Cape Newenham, AK Navy Patrol Plane Crash, Nov 1964


Kodiak (AP) -- Twelve Navy fliers died Friday when an anti-submarine patrol plane crashed into a mountain near the tip of Cape Newenham, 250 miles northwest of Kodiak.
A four-man rescue party found the wreckage of the burned plane and bodies of the crew strewn over about 500 feet of mountainside. The group was led by Maj. Curtiss Gruye, commander of the Cape Newenham Distant Aircraft Control and Warning Station.
The crash was four miles west of the military site. The plane hit about 200 feet below the crest of the mountain, 800 feet above the sea.
The twin-engined P2V Neptune from Whidbey Island Naval Air Station, Wash., was stationed at Kodiak on rotating assignment. It had taken off from Kodiak Naval Station on a routine coastal ice patrol.
Gruye said at the time of the crash visibility at the Air Force radar site was about one-half mile, and at the crash site it was about 80 feet.

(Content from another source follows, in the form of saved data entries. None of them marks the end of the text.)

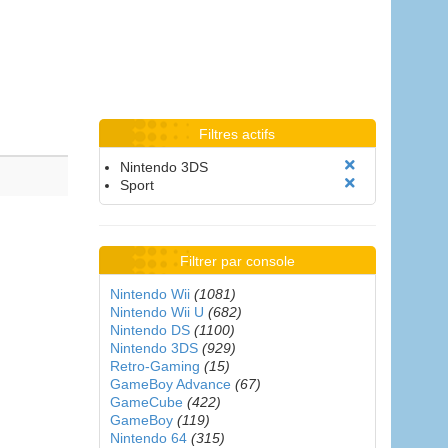
Filtres actifs
Nintendo 3DS
Sport
Filtrer par console
Nintendo Wii
(1081)
Nintendo Wii U
(682)
Nintendo DS
(1100)
Nintendo 3DS
(929)
Retro-Gaming
(15)
GameBoy Advance
(67)
GameCube
(422)
GameBoy
(119)
Nintendo 64
(315)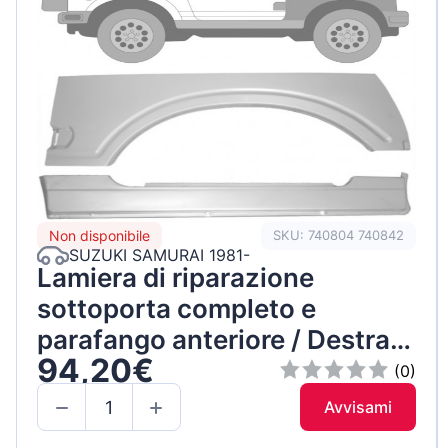
Non disponibile
SKU: 740804 740842
SUZUKI SAMURAI 1981-
Lamiera di riparazione
sottoporta completo e
parafango anteriore / Destra /
94,20€
Set
(0)
Avvisami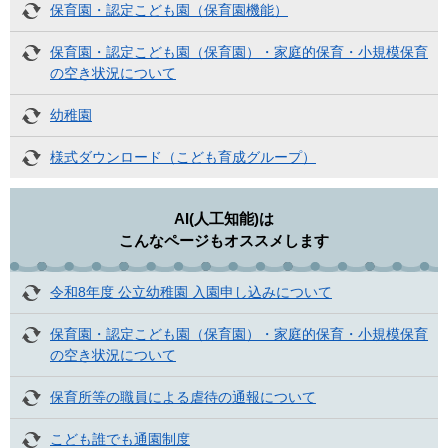
保育園・認定こども園（保育園機能）
保育園・認定こども園（保育園）・家庭的保育・小規模保育
の空き状況について
幼稚園
様式ダウンロード（こども育成グループ）
AI(人工知能)は
こんなページもオススメします
令和8年度 公立幼稚園 入園申し込みについて
保育園・認定こども園（保育園）・家庭的保育・小規模保育
の空き状況について
保育所等の職員による虐待の通報について
こども誰でも通園制度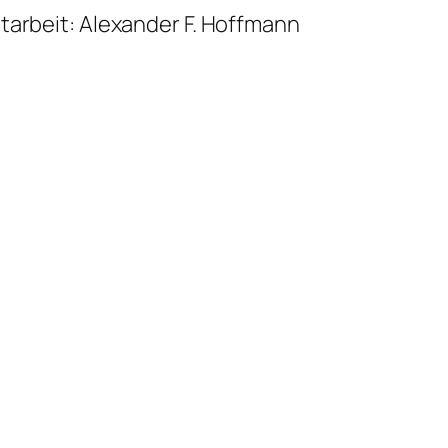
tarbeit: Alexander F. Hoffmann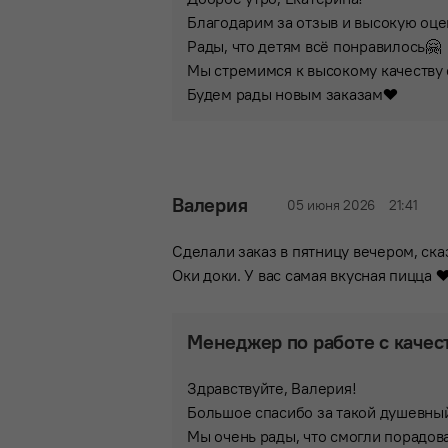
Благодарим за отзыв и высокую оце
Рады, что детям всё понравилось🤗
Мы стремимся к высокому качеству
Будем рады новым заказам❤
Валерия
05 июня 2026
21:41
Сделали заказ в пятницу вечером, ска
Оки доки. У вас самая вкусная пицца ❤
Менеджер по работе с качес
Здравствуйте, Валерия!
Большое спасибо за такой душевны
Мы очень рады, что смогли порадова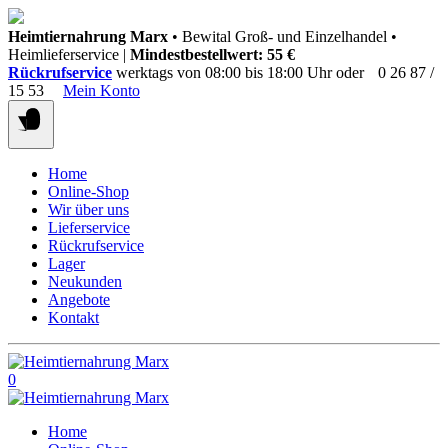
Springen
Heimtiernahrung Marx
• Bewital Groß- und Einzelhandel •
Sie
Heimlieferservice |
Mindestbestellwert: 55 €
zum
Rückrufservice
werktags von 08:00 bis 18:00 Uhr oder
0 26 87 /
Inhalt
15 53
Mein Konto
Home
Online-Shop
Wir über uns
Lieferservice
Rückrufservice
Lager
Neukunden
Angebote
Kontakt
0
Home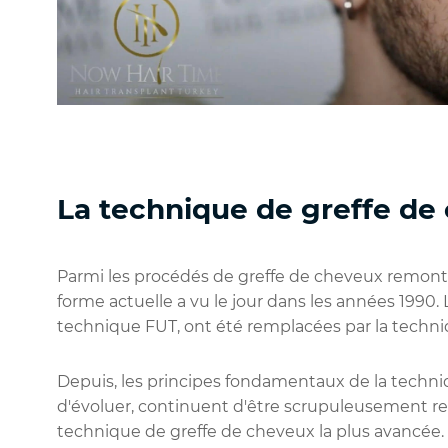
La technique de greffe d
Parmi les procédés de greffe de cheveux remontan
forme actuelle a vu le jour dans les années 1990. 
technique FUT, ont été remplacées par la techn
Depuis, les principes fondamentaux de la techni
d'évoluer, continuent d'être scrupuleusement re
technique de greffe de cheveux la plus avancée.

He said radar contact was difficult because the plane was "flying on the deck."
The search group had to descend a 1,000 foot cliff to reach the wreckage, and ropes will be needed to remove the bodies, Gruye said.

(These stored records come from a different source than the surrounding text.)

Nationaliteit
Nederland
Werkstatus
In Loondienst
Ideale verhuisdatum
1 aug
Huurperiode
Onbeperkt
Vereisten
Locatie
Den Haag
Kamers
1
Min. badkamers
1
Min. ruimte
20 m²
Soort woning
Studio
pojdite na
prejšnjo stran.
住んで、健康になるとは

He said a normal position report was received from the plane crew at the aircraft control site at 9:05 a.m. yesterday, and attempts were made later to radio the plane, but they were unsuccessful. Then a column of black smoke was seen rising through the overcast.

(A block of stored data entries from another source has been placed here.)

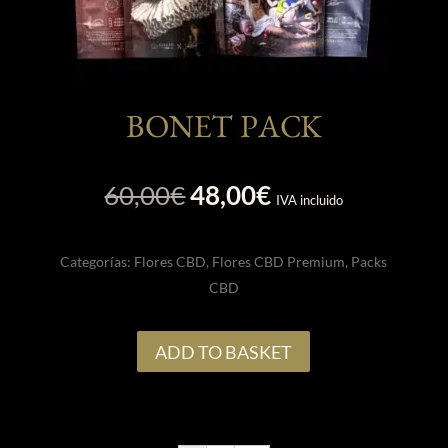
BONET PACK
El
El
60,00
€
48,00
€
IVA incluido
precio
precio
original
actual
Categorías:
Flores CBD
,
Flores CBD Premium
,
Packs
era:
es:
CBD
60,00€.
48,00€.
ADD TO BASKET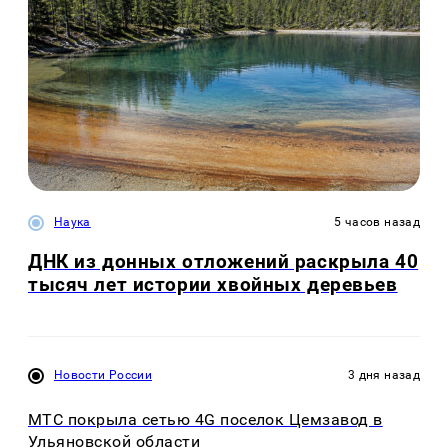
Наука
5 часов назад
ДНК из донных отложений раскрыла 40
тысяч лет истории хвойных деревьев
Новости России
3 дня назад
МТС покрыла сетью 4G поселок Цемзавод в
Ульяновской области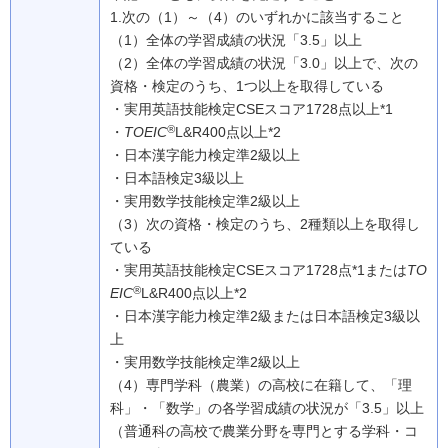
1.次の（1）～（4）のいずれかに該当すること
（1）
全体の学習成績の状況「3.5」以上
（2）
全体の学習成績の状況「3.0」以上で、次の
資格・検定のうち、1つ以上を取得している
・実用英語技能検定CSEスコア1728点以上*1
®
・
TOEIC
L&R400点以上*2
・日本漢字能力検定準2級以上
・日本語検定3級以上
・実用数学技能検定準2級以上
（3）
次の資格・検定のうち、2種類以上を取得し
ている
・実用英語技能検定CSEスコア1728点*1または
TO
®
EIC
L&R400点以上*2
・日本漢字能力検定準2級または日本語検定3級以
上
・実用数学技能検定準2級以上
（4）
専門学科（農業）の高校に在籍して、「理
科」・「数学」の各学習成績の状況が「3.5」以上
（普通科の高校で農業分野を専門とする学科・コ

Gruye, T.Sgt. Joseph J. Kowsok, fire chief at the radar site, and T.Sgt. Leman Snyder, a paramedic from Elmendorf Air Force Base at Anchorage, and a fourth man started on the search moments later. They were helped along the way by reports from the radar station and found the wreckage at 12:00 p.m.
"The aircraft was demolished," Gruye said. "It plowed directly into the hillside."

Daily Sitka Sentinel Alaska 1964-11-30


Twin brother

My twin brother(Thomas J. Gould) was one of the 12 crew members who died as a result of that crash. Does anyone have photos of the crash site?